The Fixx makes hook-filled, perfectly performed tunes dealing with Big Issues. Together since 1980, the English band hit it big in America (and MTV) in 1982 with its debut album, "Shuttered Room." It's been on a roll ever since, recently releasing its sixth album, "Ink." On Tuesday it will perform at the Ventura Theatre.

Fixx music gains its originality from guitarist Jamie West-Oram, who sounds like nobody else, and from droll vocals by front man Cy Curnin. The band's first two biggies in America, "Stand or Fall" and "Red Skies" (with its memorable chorus of "oh-oh-oh-oh-oh-oh-oh-oh-oh," which sounds a lot better than it reads), dealt with nuclear war, nationalism and like that.

Another favorite Fixx theme is love--getting it, losing it and wanting it. So if you've recently been left like a piece of parsley on a plate at a truck-stop diner, then perhaps Fixx music is for you.

It'll be worth the drive alone just to hear the band do "Secret Separation." If you're a little rusty at having fun, then you can get your musical kixx off the Fixx. Even if you're thirtysomething or beyond, watching "Roseanne" is a ridiculous option unless, of course, rock 'n' roll has passed you by. Trust me this time.

In a recent telephone interview, Curnin discussed the life and times of his band.

How's the tour, the album and all that?

It's going very well, and the summer is a very nice time to tour. Gregg Tripp, our label mate, is opening for us--we're trying to get his name out there.

How does the new album, "Ink," fit in with prior Fixx albums?

Very well, I think. I think the lyrics are a bit more powerful and warmer than our previous stuff. On this tour we're playing a lot of stuff off "Ink" because a new album sort of limits you. We're also doing some obscure Fixx songs, plus the songs everyone remembers.

How did the Fixx come about?

When we began, the name Fixx seemed to define what we were doing, because at that time, the names of bands seemed to define the band--something like the Smelly Skinheads. The band began with a nucleus of myself, drummer Adam Woods and bass player Dan Brown. We were called the Portraits. Then we recruited Jamie West-Oram, whose guitar sound has become quite distinctive.

Describe Fixx music.

Heady, hopefully inspiring and adventurous.

Can music change the world?

I don't question the fact that it has. It can document facts and stop you from giving up.

What should the audience get out of a Fixx show?

Hopefully, it's a bit uplifting and not your usual rock show. I move around quite a bit and am becoming a bit of a sideshow.

What's the best and worst thing about your job?

Traveling is the best thing and leaving home is the worst thing, so it's the same thing, really. We all have children now.

Would the new prime minister wear a Fixx T-shirt?

Yeah, I think he would. Why not? A blue one.

What would be your dream gig and your nightmare gig?

I'd love to play with the Grateful Dead, really. Our nightmare gig would be with the Scorpions or some other hair festival band--bands that are more obsessed with hair than music.

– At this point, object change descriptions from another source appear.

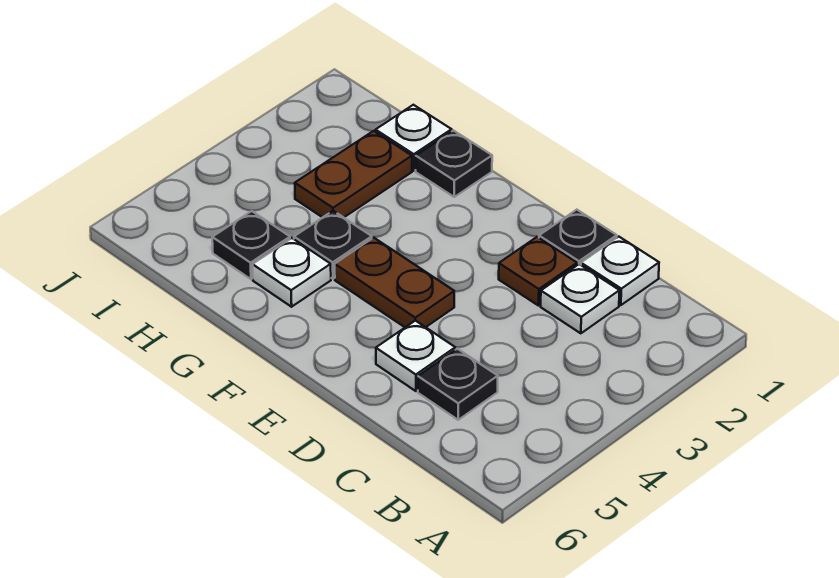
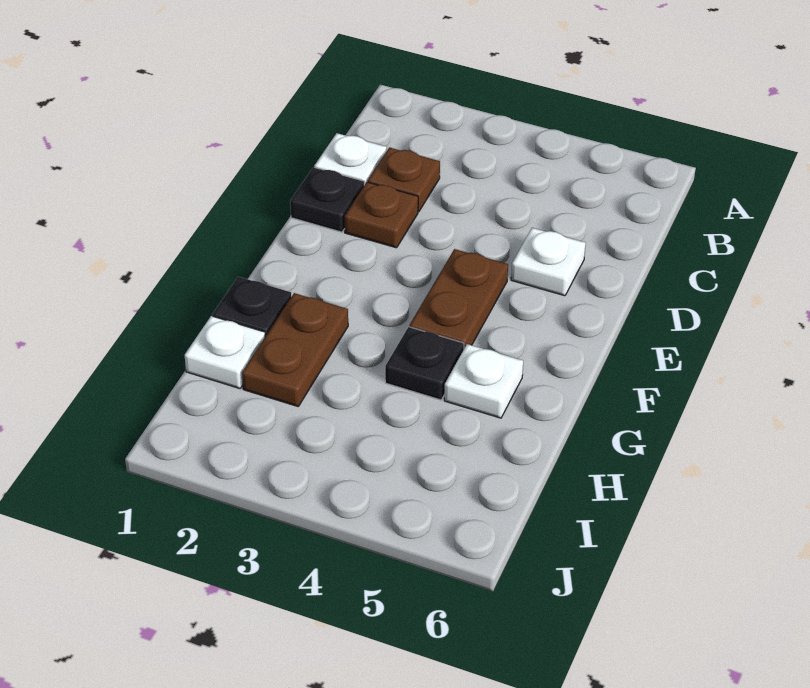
white plate C2 level 1 -> brown plate C2 level 1
black plate C5 level 1 -> none
brown plate H2:H3 level 1 -> brown plate G2:H2 level 1
black plate H5 level 1 -> none

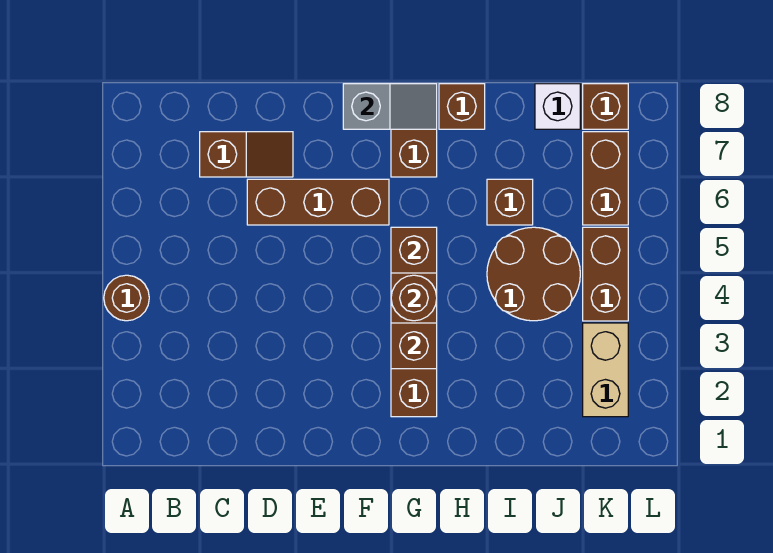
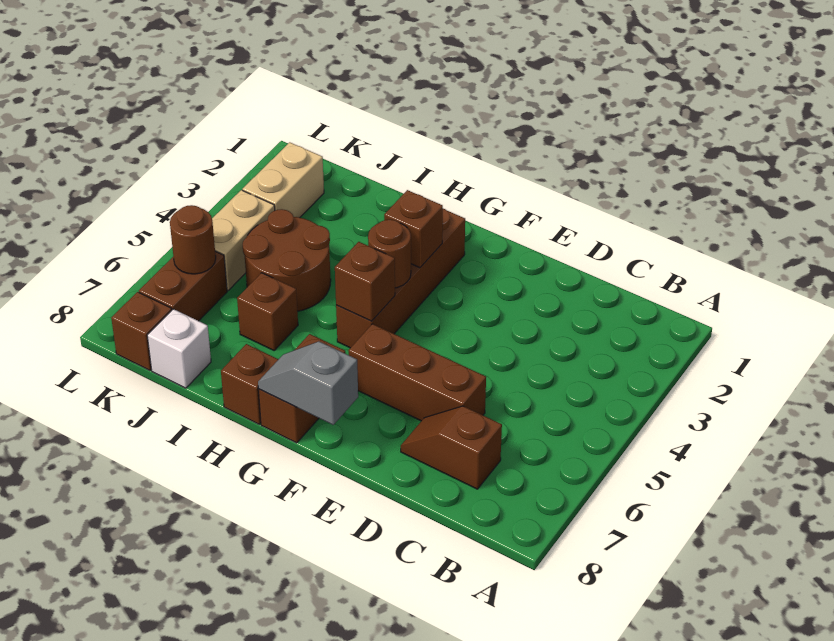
brown round brick A4 level 1 -> brown round brick K6 level 2
brown brick K4:K5 level 1 -> tan brick K4:K5 level 1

What was your strangest gig?

About three years ago we played this Air Force base in Colorado Springs, and there were all these guys in uniform and a lot of them threw their hats onto the stage.

What's the difference between European and American audiences?

There's a slight difference--American audiences are a bit more gung-ho. In Europe, the audiences are more reserved; it's the nature of how you grew up. People are taught to compete in America, and in Europe people know their place. There's not much space to move up in Europe--the only space is in your imagination.

What advice do you have for new bands?

Just stick to it and do something that you feel. If you can still feel comfortable about it a few years later, you're on the right track.

What's next for the Fixx?

Another tour. We'll be back in a couple of months with the Sisters of Mercy, the Gang of Four and maybe Public Enemy. But for now, we'll just see how far this album goes.